Food Intolerances : Gluten, casein, soy, and avenin, (avenin is the prolamin in oats, which is equivalent to the gluten in wheat), beef, grapes, peanuts, cashews, almonds, (but nut butters seem OK except for peanuts), citric acid, chocolate, and agar.
Location: Central Texas

PostPosted: Tue Nov 28, 2017 10:35 am    Post subject: Reply with quote

You have to be careful when following an ND's treatment advice. They have the best of intentions, but they usually believe that all IBDs respond to the same treatment regimen, and that's simply not true. MC is not as simple to treat as the other IBDs.

As a rule, ND's recommend way too many supplements. When treating MC, less is more. For example, probiotics are almost always counterproductive when treating MC. Even the American Gastroenterological Association Institute now recommends against the use of probiotics for the medical management of microscopic colitis. Prior to December of 2016 they recommended the use of probiotics. We've never recommended them because they sometimes prevent MC patients from being able to achieve remission.

The problem with taking so many supplements is that if you react to one or more of them (and most of us do), you will never be able to figure out which one is the problem because you are using so many unnecessary supplements.

Our goal is to stop the inflammation and heal the gut as quickly as possible, then we can spend some time sorting out nutritional balance issues later, after we are in remission. It's OK to take the essentials (such as magnesium and vitamin D3) but virtually all of the others are better left until after you are in remission. At least that's my opinion.

Tex
_________________
cowboy

It is suspected that some of the hardest material known to science can be found in the skulls of GI specialists who insist that diet has nothing to do with the treatment of microscopic colitis.

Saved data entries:
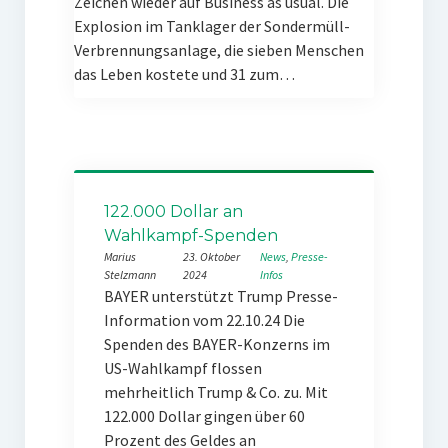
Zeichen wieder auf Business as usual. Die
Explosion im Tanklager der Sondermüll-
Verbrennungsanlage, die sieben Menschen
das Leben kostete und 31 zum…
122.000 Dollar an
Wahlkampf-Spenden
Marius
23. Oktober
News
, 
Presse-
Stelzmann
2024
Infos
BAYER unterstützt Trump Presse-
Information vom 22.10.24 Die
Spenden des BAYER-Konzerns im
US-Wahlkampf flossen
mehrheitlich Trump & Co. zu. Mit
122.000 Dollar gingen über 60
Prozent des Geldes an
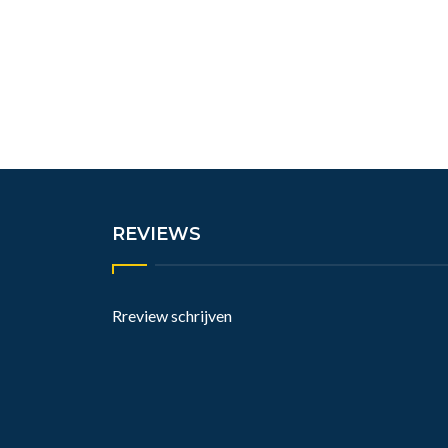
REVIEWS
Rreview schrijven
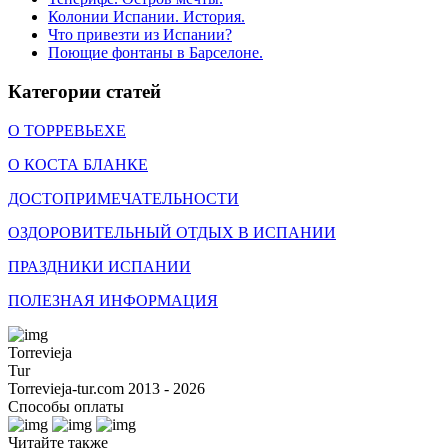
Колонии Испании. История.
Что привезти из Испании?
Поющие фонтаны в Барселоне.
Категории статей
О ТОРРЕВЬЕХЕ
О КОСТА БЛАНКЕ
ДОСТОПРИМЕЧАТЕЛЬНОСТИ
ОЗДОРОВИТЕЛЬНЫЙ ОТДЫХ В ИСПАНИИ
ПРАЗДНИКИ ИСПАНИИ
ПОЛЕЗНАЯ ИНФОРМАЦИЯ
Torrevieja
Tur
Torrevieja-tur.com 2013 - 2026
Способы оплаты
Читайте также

==

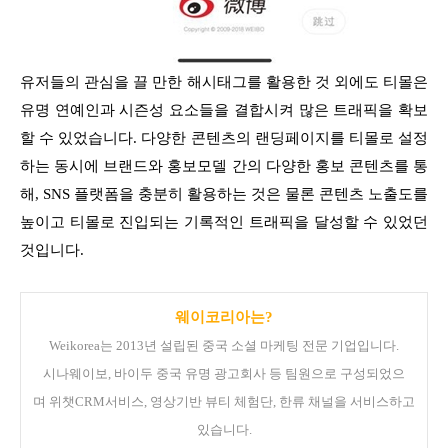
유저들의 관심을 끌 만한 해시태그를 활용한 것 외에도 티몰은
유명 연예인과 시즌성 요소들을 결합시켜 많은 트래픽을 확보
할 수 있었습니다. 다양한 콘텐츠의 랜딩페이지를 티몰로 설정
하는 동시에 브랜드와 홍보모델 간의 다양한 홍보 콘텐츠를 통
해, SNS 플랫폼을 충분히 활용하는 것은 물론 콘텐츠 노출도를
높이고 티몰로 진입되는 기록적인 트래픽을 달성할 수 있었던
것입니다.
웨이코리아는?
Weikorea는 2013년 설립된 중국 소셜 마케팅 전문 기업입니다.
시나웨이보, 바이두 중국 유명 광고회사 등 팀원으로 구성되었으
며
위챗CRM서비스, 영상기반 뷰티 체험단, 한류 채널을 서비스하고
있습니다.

- [WHAT TO WORK ON] Name every supplement mentioned in the forum post about treating microscopic colitis.

- [SOLUTION TO THE EXERCISE] Probiotics, magnesium, and vitamin D3.